## CONSIGNE 1
Répondez à ces questions sur l'extrait consacré à Guantánamo :
(a) Quelle est la profession du Dr. Dan Creson ?
(b) Combien de prisonniers ont été retrouvés pendus en juin de l'année dernière, et de quelles nationalités ?
(c) Comment un responsable militaire US avait-il décrit le suicide de ces hommes ?
## CONSIGNE 2
Reprenez l'extrait sur les détenus de Guantánamo à la suite de sa dernière phrase.
##### EXTRAIT
Le Dr. Dan Creson, un psychiatre usaméricain qui a travaillé avec les Nations Unies au Darfour, dit que M. Al Haj souffre d'une dépression sévère et que la détérioration de son état rend sa mort imminente.Il dit que l'état du détenu était similaire à celui des femmes darfouries au Soudan dont l’état mental subit soudain un déclin irréversible après qu’elles ont enduré des mois de famine et d'abus. Il dit : « Entre viol, famine rampante et humiliations abjectes, elles faisaient ce qu'elles pouvaient pour survivre et sauver leurs enfants ; puis, soudain, quelque chose se passait dans leur psychisme, et, sans signes annonciateurs, elles allaient s’asseoir avec leurs petits enfants dans le premier coin d'ombre disponible pour attendre la mort sans émotion apparente ».
En juin de cette année, un Saoudien a été le quatrième prisonnier à se suicider à Guantánamo. Les gardiens l’ont retrouvé mort dans sa cellule. Deux prisonniers saoudiens et un prisonnier yéménite ont été retrouvés pendus dans ce qui apparaissait comme un suicide au mois de juin de l'année dernière à Guantánamo. Un responsable militaire US avait à l'époque provoqué l'indignation en décrivant le suicide des trois hommes comme un acte de guerre unilatéral et opération de relations publiques de la part des suspects de terrorisme.
##########
##### DONNÉES AFFICHÉES
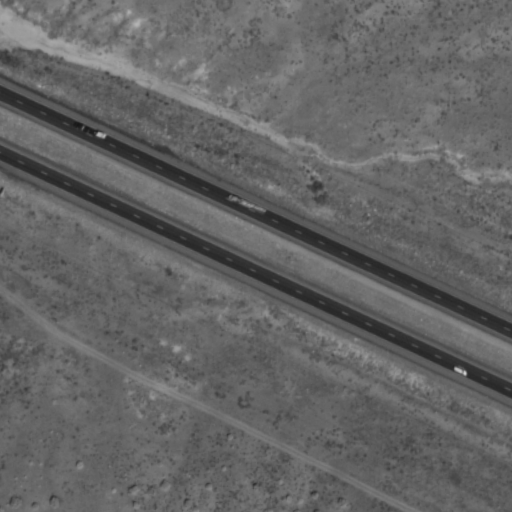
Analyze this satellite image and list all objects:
road: (255, 211)
road: (255, 272)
##########
## CORRIGÉ 1
(a) Il est psychiatre.
(b) Trois : deux Saoudiens et un Yéménite.
(c) Comme un acte de guerre unilatéral et une opération de relations publiques de la part des suspects de terrorisme.

## CORRIGÉ 2
M. Al Hajj, 38 ans, a été envoyé en mission par la chaine de télévision Al Jazeera pour couvrir la guerre en Afghanistan en octobre 2001. Le mois suivant, après la chute de Kaboul, M. Al Haj a quitté l'Afghanistan pour le Pakistan avec le reste de son équipe.
Début décembre, des visas ont été attribués à l'équipe pour retourner en Afghanistan. Mais quand M. Al Haj a essayé de rentrer en Afghanistan avec ses collègues, il a été arrêté par les autorités pakistanaises - apparemment à la demande de l'administration militaire US.Il a été emprisonné et remis aux autorités US en janvier 2002, emmené au camp militaire US à Bagram en Afghanistan, puis à Kandahar et finalement à Guantánamo en juin 2002.
Son avocat, Clive Stafford Smith de l'organisation humanitaire Reprieve , dit que son client a été brutalement nourri de force pendent des mois et a perdu presque le cinquième de son poids durant sa grève de faim.
M. Stafford Smith dit : « L'administration militaire US craint à juste titre qu'un cinquième prisonnier meure sous sa garde. Mais ils réagissent incorrectement en traitant les prisonniers encore plus mal. Les couvertures et les habits sont enlevés pour éviter qu'ils soient utilisés pour commettre un suicide. Les méthodes les plus brutales d'alimentation forcée sont employées - Sami a souffert, à plusieurs reprises, de l’introduction par erreur du tube d'alimentation forcée dans ses poumons».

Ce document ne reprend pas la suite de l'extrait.